When Shokoofeh Azar received the news that she was the first ever Iranian writer to be shortlisted for the International Booker Prize, she was transported back to when she was 15 years old, ‘in the village, surrounded by rainforest and rice fields, and dreamed of someday I would win this award as an Iranian writer.’
The Enlightenment of the Greengage Tree is an incandescent novel that intertwines Persian history and folklore with magical realism, to tell the story of one family in the decade following the 1979 Iranian Revolution. It is a celebration of life and imagination in the face of chaos and brutality, as well as a lyrical response to curbs on freedom of expression. Azar herself settled in Australia as an asylum seeker in 2011, but her translator — shortlisted alongside her for the prize — wishes to remain anonymous, for fears for their safety. She talks to Marjorie Lotfi Gill in this event recorded for the 2020 Book Festival.
In Maaza Mengiste’s latest novel, the shadowy nature of figures from the past is played out in complex and interlocking ways.

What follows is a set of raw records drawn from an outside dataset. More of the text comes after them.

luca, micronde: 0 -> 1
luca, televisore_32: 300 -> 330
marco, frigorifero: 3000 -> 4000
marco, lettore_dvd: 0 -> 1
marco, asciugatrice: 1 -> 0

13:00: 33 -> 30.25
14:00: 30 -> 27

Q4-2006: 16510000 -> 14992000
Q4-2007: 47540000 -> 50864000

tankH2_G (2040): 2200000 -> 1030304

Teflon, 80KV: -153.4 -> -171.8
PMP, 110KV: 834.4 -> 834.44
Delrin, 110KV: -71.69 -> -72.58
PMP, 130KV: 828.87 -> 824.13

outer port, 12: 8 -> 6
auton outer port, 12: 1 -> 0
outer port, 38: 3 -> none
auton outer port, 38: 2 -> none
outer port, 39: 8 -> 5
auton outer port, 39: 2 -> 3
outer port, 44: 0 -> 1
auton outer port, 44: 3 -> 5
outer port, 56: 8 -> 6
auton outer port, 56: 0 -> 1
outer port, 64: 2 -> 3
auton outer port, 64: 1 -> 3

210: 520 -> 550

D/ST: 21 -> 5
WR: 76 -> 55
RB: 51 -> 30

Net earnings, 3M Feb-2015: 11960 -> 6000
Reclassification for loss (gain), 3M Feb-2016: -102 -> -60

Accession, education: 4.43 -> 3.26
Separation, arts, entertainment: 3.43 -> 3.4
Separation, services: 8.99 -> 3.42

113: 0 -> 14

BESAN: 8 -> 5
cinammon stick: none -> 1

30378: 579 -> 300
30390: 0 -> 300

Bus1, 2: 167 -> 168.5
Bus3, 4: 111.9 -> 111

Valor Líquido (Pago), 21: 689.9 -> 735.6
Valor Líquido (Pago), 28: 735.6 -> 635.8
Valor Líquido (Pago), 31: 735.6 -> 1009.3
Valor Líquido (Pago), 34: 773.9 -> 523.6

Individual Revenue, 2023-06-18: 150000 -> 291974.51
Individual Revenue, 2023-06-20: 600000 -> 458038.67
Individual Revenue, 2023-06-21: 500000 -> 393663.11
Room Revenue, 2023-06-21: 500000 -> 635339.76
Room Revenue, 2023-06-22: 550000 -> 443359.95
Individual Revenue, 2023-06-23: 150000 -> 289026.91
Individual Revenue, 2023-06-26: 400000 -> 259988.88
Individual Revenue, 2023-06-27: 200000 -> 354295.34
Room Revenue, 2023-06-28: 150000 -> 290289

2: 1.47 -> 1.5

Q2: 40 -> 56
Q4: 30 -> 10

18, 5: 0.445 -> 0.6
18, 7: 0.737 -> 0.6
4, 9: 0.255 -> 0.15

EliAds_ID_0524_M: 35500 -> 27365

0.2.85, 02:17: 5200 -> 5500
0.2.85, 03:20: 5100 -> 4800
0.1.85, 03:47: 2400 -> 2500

The Shadow King is powerful, stirring historical fiction that centres women within stories of war and battle that have traditionally excluded them, eliding their contribution and their fight.
Against the backdrop of Italy’s 1935 invasion of Ethiopia, this is a story of Africa and Europe, of resistance and exile, of tradition and modernity, that is sweeping in vision and intimate in affect.
A Fulbright scholar and the author of Beneath the Lion’s Gaze — named by the Guardian as one of the 10 best contemporary African books — Mengiste talks to Jess Brough in this event recorded live at the 2020 Book Festival about giving life to the stories of her parents and grandparents, and unpicking ‘faded documents’ to better understand the heroism and loss of the past.